- Exercise aim: Scan the entries for the word "ипотека", and copy every line where it appears.
======
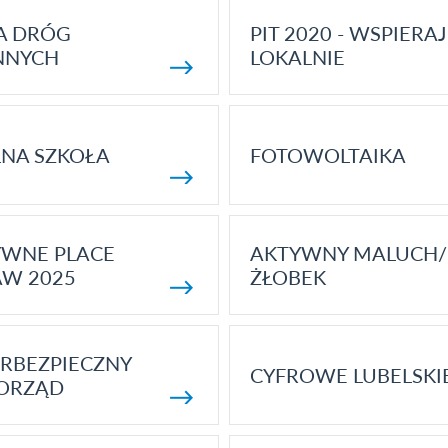
A DRÓG
PIT 2020 - WSPIERAJ
NNYCH
LOKALNIE
NA SZKOŁA
FOTOWOLTAIKA
YWNE PLACE
AKTYWNY MALUCH/
AW 2025
ŻŁOBEK
RBEZPIECZNY
CYFROWE LUBELSKI
ORZĄD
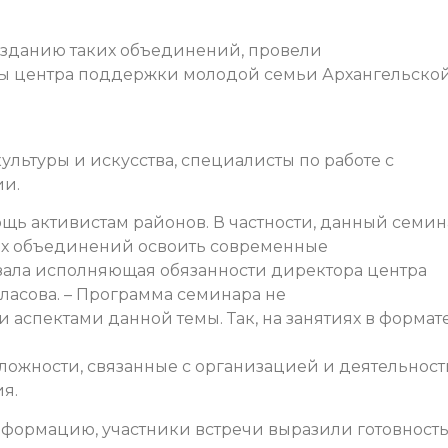
зданию таких объединений, провели
ы центра поддержки молодой семьи Архангельско
льтуры и искусства, специалисты по работе с
ии.
щь активистам районов. В частности, данный семи
ых объединений освоить современные
азала исполняющая обязанности директора центра
асова. – Программа семинара не
 аспектами данной темы. Так, на занятиях в формат
ложности, связанные с организацией и деятельнос
я.
формацию, участники встречи выразили готовност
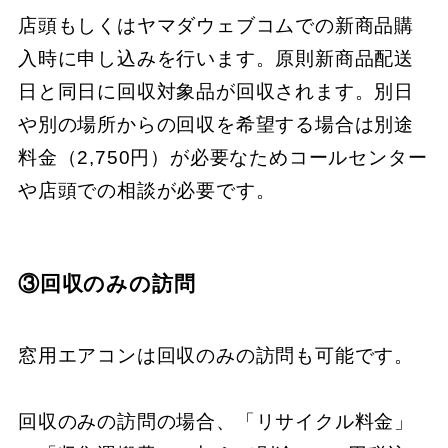
店頭もしくはヤマダウェブコムでの新商品購
入時に申し込みを行います。原則新商品配送
日と同日に回収対象品が回収されます。別日
や別の場所からの回収を希望する場合は別途
料金（2,750円）が必要なためコールセンター
や店頭での相談が必要です。
③回収のみの訪問
窓用エアコンは回収のみの訪問も可能です。
回収のみの訪問の場合、「リサイクル料金」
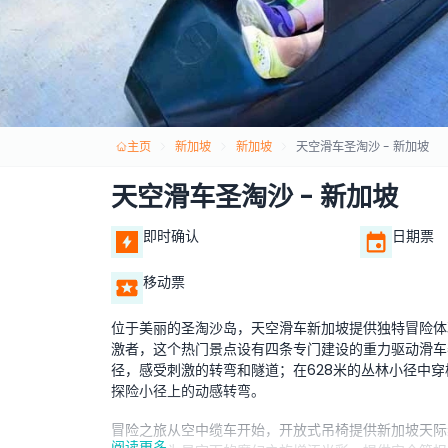
主页
新加坡
新加坡
天空滑车圣淘沙 - 新加坡
天空滑车圣淘沙 - 新加坡
即时确认
日期票
移动票
位于美丽的圣淘沙岛，天空滑车新加坡提供独特冒险体
激者，这个热门景点设有四条专门建设的重力驱动滑车
径，感受刺激的转弯和隧道；在628米的丛林小径中穿
探险小径上的动感转弯。
冒险之旅从空中缆车开始，开放式吊椅提供新加坡天际
阅读更多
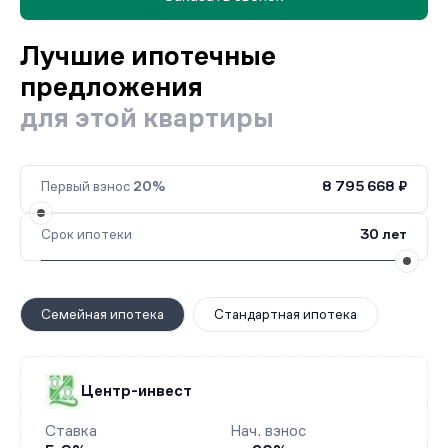
Лучшие ипотечные
предложения
для этой квартиры
Первый взнос
20%
8 795 668 ₽
Срок ипотеки
30 лет
Семейная ипотека
Стандартная ипотека
Центр-инвест
Ставка
Нач. взнос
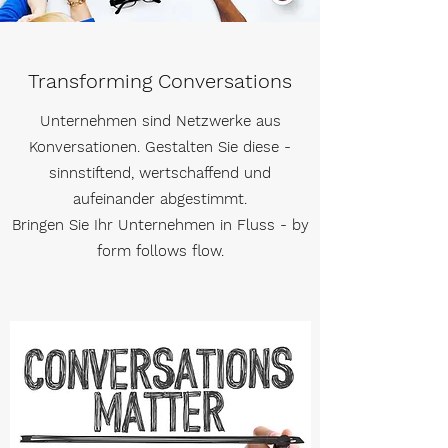
Transforming Conversations
Unternehmen sind Netzwerke aus
Konversationen. Gestalten Sie diese -
sinnstiftend, wertschaffend und
aufeinander abgestimmt.
Bringen Sie Ihr Unternehmen in Fluss - by
form follows flow.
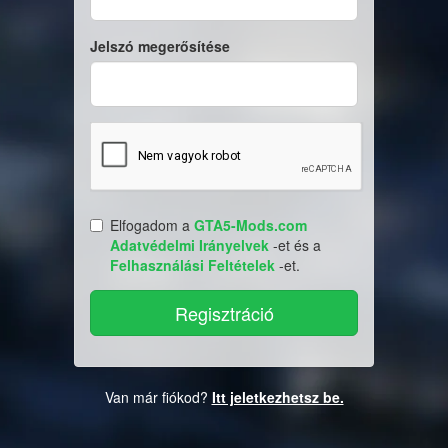
Jelszó megerősítése
Elfogadom a
GTA5-Mods.com
Adatvédelmi Irányelvek
-et és a
Felhasználási Feltételek
-et.
Van már fiókod?
Itt jeletkezhetsz be.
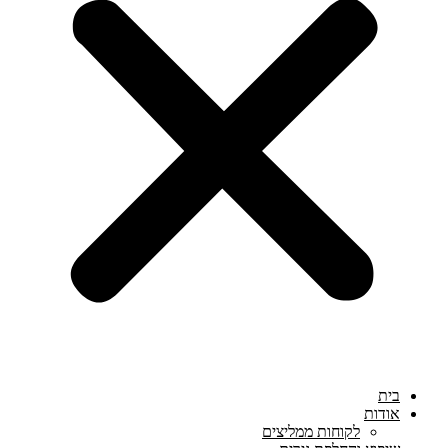
בית
אודות
לקוחות ממליצים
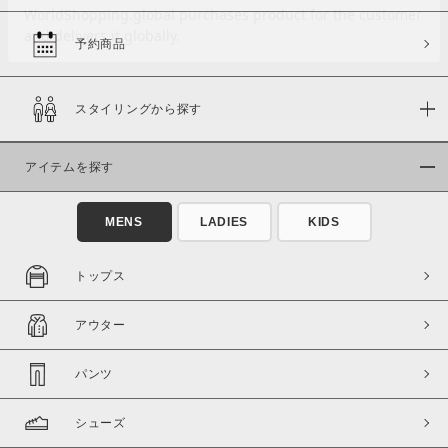
予約商品
価格
スタイリングから探す
～
アイテムを探す
商品タイプ
通常商品
予約商品
MENS
LADIES
KIDS
セール価格
WEB限定
トップス
在庫
アウター
在庫あり
在庫なし含む
パンツ
シューズ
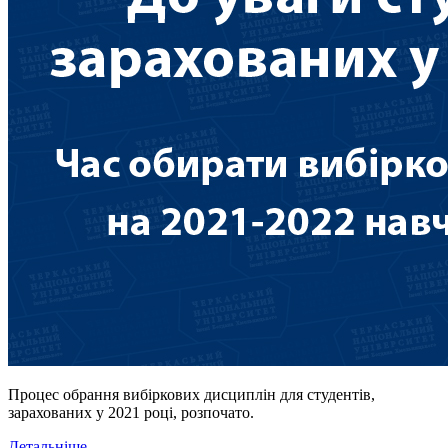
Процес обрання вибіркових дисциплін для студентів,
зарахованих у 2021 році, розпочато.
Детальніше...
======
- Exercise solution:
Семейная ипотека
Стандартная ипотека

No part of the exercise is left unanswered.